Kriter > Siyaset |

PKK’nın Çocuk İstismarı ve Diyarbakır Anneleri


Koronavirüs salgınının patlak vermesine rağmen, annelerin ve ailelerin kararlı duruşu Diyarbakır’da devam etmektedir. Yaşlı ve kronik hastalığı bulunanlar eylemlerine ara verirken, geriye kalanlar, maske, mesafe ve temizlik kuralına riayet ederek eylemlerine devam etmektedir. Terörü, bu ülkede anneler bitirecek. Teröre son darbeyi anneler vuracak. Anne yüreğinin mücadelesine yenik düşecek PKK ve yandaşları...

PKK nın Çocuk İstismarı ve Diyarbakır Anneleri
Diyarbakır Anneleri'nin nöbeti devam ediyor.

*Çıkarılan bilgiler*.
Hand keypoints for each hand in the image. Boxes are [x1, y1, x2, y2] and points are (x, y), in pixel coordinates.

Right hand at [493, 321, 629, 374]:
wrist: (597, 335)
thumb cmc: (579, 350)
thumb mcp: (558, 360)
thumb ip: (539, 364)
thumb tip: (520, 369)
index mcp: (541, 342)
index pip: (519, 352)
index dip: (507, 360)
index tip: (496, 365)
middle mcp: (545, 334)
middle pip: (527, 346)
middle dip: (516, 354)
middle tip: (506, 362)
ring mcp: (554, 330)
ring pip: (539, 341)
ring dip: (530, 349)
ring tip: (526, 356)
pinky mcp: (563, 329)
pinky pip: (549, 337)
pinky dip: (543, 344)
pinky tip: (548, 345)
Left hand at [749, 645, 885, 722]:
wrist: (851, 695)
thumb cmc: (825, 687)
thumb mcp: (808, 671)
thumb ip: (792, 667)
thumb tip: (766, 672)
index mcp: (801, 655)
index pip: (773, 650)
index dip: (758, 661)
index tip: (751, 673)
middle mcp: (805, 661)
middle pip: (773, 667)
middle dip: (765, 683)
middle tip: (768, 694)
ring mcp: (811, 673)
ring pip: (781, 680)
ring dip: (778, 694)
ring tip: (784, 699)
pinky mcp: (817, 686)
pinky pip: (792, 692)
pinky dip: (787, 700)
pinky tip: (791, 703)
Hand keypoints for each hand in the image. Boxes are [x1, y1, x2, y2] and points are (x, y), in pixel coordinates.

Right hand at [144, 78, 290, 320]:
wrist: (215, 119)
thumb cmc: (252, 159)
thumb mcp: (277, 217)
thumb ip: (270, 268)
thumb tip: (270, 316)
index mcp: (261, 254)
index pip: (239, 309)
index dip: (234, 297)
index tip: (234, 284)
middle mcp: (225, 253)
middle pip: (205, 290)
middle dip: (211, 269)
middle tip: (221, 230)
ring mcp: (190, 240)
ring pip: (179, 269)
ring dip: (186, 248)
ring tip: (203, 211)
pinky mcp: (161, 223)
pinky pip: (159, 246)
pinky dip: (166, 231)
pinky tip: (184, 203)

*Görev koşulları*.
Diyarbakır anneleriyle ilgili metinde "PKK’nın Çocuk İstismarı" sözcüklerinden "PKK ve yandaşları..." sözcüklerine kadar uzanan bölümü, "kararlı duruşu" ifadesini "azimli duruşu" olarak değiştirip yeniden yazın.

*Cevap alanı*.
PKK’nın Çocuk İstismarı ve Diyarbakır Anneleri


Koronavirüs salgınının patlak vermesine rağmen, annelerin ve ailelerin azimli duruşu Diyarbakır’da devam etmektedir. Yaşlı ve kronik hastalığı bulunanlar eylemlerine ara verirken, geriye kalanlar, maske, mesafe ve temizlik kuralına riayet ederek eylemlerine devam etmektedir. Terörü, bu ülkede anneler bitirecek. Teröre son darbeyi anneler vuracak. Anne yüreğinin mücadelesine yenik düşecek PKK ve yandaşları...